Foi preciso parar. No fim de 2010, José
Nilton protocolou uma carta à direção de sua igreja requisitando a
“disponibilidade ativa”, uma licença concedida aos pastores da denominação.
Passou todo o ano de 2011 longe das funções ministeriais. No período, foi
exercer outras funções, como advogado e professor de escola pública e de
seminário. “Acho possível servir a Jesus, independentemente de ser pastor
ou não”, raciocina, analisando a vida em perspectiva. “Não acredito mais que um
ministério pastoral só possa ser exercido dentro da igreja, que o chamado se
aplica apenas dentro do templo. Quebrei essa visão clerical”. Reconstruindo-se
das cicatrizes, Nilton casou-se novamente. E, este ano retornou ao púlpito,
assumindo o pastoreio de uma igreja na zona leste de São Paulo. Todavia, não
descarta outro freio de
arrumação. “Acho que a vida
útil de um líder é de três anos”, raciocina. “É o período em que ele mantém
toda a força e disposição. Depois, é bom que esse processo seja renovado”. É
assim que ele pretende caminhar daqui para frente: sem fazer do pastorado o
centro ou a razão da sua vida.
Encontrar o equilíbrio no ministério não é tarefa
fácil. Que o digam os ex-pastores ou pastores afastados do púlpito que passam a
exercer outras atividades ou profissões depois de um período servindo à igreja.

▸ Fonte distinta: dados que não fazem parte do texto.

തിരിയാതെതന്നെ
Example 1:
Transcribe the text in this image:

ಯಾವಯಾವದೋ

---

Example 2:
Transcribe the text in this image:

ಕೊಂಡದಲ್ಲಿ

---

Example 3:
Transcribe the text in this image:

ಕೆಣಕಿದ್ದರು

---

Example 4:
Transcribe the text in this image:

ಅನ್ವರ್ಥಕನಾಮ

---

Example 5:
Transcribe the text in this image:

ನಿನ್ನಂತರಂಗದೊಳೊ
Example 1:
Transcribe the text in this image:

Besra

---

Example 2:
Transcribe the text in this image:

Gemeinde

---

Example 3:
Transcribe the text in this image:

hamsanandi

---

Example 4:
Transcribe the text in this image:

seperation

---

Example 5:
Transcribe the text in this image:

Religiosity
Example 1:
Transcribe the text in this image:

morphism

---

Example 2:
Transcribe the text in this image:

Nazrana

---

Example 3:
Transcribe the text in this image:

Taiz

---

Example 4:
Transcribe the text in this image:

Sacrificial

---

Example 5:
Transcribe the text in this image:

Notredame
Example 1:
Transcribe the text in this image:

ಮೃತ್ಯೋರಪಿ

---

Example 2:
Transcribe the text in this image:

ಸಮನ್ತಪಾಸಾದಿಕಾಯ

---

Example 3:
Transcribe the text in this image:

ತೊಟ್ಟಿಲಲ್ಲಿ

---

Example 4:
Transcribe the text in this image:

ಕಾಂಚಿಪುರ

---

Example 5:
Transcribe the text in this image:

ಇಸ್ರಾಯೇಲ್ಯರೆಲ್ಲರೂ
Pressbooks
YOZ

Uma das maiores denominações pentecostais do país, a Igreja do Evangelho
Quadrangular (IEQ), com seus 30 mil pastores filiados – entre homens e mulheres
–, registra uma deserção de cerca de 70 pastores por mês desde o ano passado.

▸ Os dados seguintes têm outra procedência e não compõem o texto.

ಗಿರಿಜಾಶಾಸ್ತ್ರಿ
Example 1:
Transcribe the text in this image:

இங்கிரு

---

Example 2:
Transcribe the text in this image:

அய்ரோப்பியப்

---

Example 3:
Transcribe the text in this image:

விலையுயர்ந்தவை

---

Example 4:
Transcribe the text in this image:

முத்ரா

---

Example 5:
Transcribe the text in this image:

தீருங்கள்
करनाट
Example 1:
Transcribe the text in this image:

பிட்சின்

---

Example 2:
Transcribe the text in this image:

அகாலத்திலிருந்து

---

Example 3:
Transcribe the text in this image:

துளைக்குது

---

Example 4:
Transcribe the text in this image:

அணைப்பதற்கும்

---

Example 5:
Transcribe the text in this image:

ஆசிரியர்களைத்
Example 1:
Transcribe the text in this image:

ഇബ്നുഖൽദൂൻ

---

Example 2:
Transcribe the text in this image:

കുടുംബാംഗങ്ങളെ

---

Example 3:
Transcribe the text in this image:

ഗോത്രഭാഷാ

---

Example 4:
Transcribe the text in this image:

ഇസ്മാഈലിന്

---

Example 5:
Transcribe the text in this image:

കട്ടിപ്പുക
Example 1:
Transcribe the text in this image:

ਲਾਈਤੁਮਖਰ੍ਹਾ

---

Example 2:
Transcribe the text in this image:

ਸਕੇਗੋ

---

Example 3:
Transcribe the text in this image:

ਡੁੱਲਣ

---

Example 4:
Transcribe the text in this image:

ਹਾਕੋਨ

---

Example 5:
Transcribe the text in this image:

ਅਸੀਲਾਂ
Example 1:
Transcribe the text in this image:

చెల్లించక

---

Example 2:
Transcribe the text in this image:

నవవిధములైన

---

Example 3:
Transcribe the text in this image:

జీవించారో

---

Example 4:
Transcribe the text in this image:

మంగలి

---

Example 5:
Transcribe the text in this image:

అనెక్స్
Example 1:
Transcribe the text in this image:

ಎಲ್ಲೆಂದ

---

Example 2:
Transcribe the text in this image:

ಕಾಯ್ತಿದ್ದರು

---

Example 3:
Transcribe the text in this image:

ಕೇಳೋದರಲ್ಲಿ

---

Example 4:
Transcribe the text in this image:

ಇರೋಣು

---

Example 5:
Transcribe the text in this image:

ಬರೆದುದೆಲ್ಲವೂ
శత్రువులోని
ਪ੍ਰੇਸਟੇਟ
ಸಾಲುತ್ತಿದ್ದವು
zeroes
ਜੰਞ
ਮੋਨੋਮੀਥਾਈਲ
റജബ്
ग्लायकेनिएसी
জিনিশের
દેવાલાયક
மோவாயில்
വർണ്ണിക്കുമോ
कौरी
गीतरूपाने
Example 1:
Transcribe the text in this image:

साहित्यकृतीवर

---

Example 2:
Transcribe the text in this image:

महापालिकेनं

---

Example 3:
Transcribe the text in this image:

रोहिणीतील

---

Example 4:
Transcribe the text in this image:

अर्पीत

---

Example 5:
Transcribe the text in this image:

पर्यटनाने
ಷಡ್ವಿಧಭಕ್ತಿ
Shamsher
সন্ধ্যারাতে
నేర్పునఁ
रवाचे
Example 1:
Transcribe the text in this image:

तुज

Os números estão nas circulares da própria igreja. Não é gente que abandona a
fé em Cristo, naturalmente; em sua maioria, os religiosos que pedem licença ou
desligamento das atividades pastorais continuam vivendo sua vida cristã, como
fez José Nilton no período em que esteve afastado do púlpito. É que as pressões
espirituais e as demandas familiares e pessoais dos pastores, nem sempre
supridas, constituem uma carga difícil de suportar ao longo doa anos. Some-se a
isso os problemas enfrentados na própria igreja, as cobranças da liderança, a
necessidade de administrar a obra sob o ponto de vista financeiro e – não raro
– as disputas por poder e se terá uma ideia do conjunto de fatores que podem
levar mesmo aquele abençoado homem de Deus a chutar tudo para o alto.

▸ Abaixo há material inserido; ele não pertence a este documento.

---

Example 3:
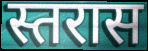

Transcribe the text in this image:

स्तरास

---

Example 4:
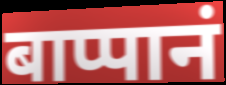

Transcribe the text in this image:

बाप्पानं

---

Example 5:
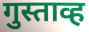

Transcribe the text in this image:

गुस्ताव्ह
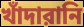
খাঁদারানি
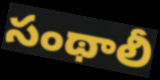
సంథాలీ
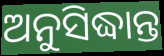
ଅନୁସିଦ୍ଧାନ୍ତ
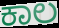
ಕಾಲ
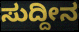
ಸುದ್ದೀನ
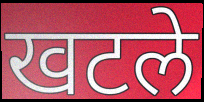
खटले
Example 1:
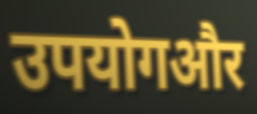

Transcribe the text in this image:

उपयोगऔर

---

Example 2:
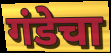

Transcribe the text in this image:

गंडेचा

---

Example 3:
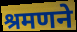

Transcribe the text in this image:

श्रमणने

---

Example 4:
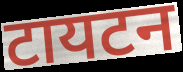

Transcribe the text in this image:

टायटन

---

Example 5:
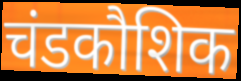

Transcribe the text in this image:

चंडकौशिक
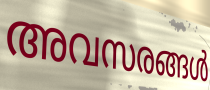
അവസരങ്ങൾ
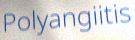
Polyangiitis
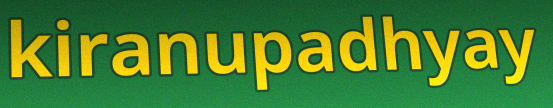
kiranupadhyay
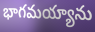
భాగమయ్యాను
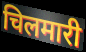
चिलमारी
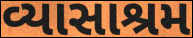
વ્યાસાશ્રમ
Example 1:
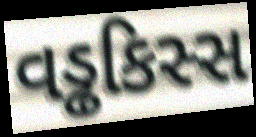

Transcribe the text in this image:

વડ્ઢકિસ્સ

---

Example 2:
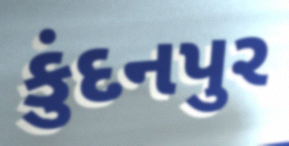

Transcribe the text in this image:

કુંદનપુર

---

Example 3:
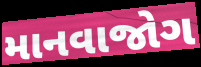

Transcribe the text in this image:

માનવાજોગ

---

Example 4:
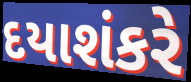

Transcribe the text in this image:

દયાશંકરે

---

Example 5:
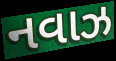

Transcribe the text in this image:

નવાઝ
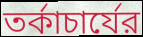
তর্কাচার্যের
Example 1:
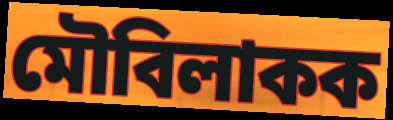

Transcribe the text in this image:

মৌবিলাকক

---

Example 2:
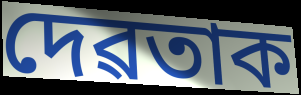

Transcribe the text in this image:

দেৱতাক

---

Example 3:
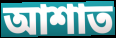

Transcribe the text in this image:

আশাত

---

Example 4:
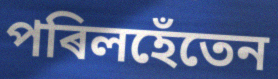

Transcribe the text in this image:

পৰিলহেঁতেন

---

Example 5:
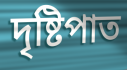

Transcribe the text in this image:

দৃষ্টিপাত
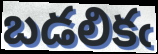
బడలికఁ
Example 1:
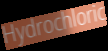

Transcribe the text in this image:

Hydrochloric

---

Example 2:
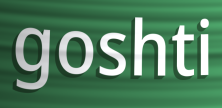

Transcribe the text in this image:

goshti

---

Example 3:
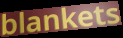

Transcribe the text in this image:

blankets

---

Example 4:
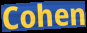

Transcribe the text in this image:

Cohen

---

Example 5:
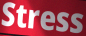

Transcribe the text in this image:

Stress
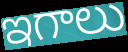
ఇగాలు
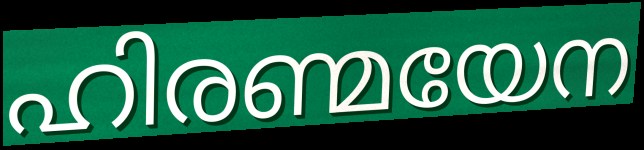
ഹിരണ്മയേന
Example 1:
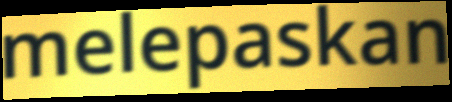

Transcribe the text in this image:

melepaskan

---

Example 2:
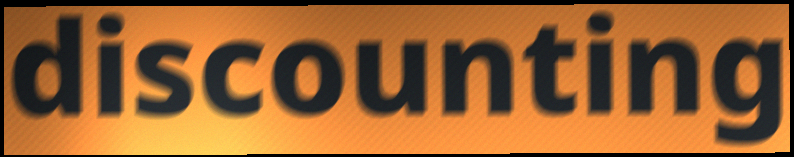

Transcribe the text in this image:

discounting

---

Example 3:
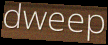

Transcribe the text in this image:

dweep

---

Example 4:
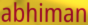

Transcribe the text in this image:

abhiman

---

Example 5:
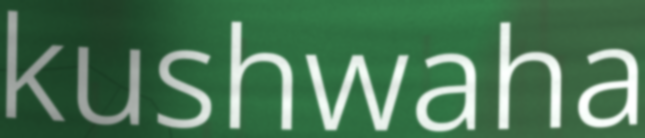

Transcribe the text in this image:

kushwaha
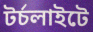
টর্চলাইটে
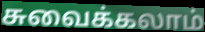
சுவைக்கலாம்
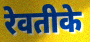
रेवतीके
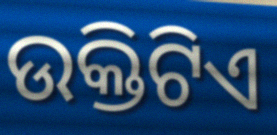
ଉକ୍ତିଟିଏ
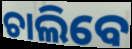
ଚାଲିବେ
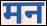
मन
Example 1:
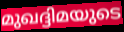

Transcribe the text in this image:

മുഖദ്ദിമയുടെ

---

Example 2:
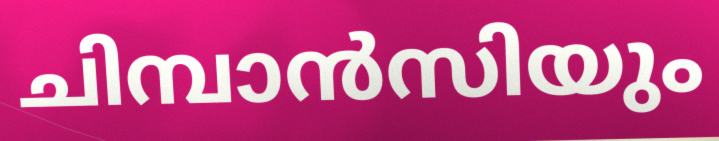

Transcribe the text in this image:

ചിമ്പാൻസിയും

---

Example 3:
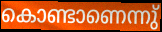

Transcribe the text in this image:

കൊണ്ടാണെന്നു്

A própria IPI, onde José Nilton militou, embora
muito menor que a Quadrangular – conta com cerca de 500 igrejas no país e 690
pastores registrados –, teria hoje algo em torno de 50 ministros licenciados,
número registrado em relatório de 2009. Pode parecer pouco, mas representa
quase dez por cento do corpo de pastores ativos. Caso se projete esse
percentual à dimensão da já gigantesca Igreja Evangélica brasileira, com seus
aproximadamente 40 milhões de fiéis, dá para estimar que a defecção dos
púlpitos é mesmo numerosa. De acordo com números da Fundação Getúlio Vargas, o
número de pastores evangélicos no país é cinco vezes maior do que a de padres
católicos, que em 2006 era de 18,6 mil segundo o levantamento Centro de
Estatísticas Religiosas e Investigações Sociais. Porém, devido à informalidade
da atividade pastoral no país, é certo que os números sejam bem maiores.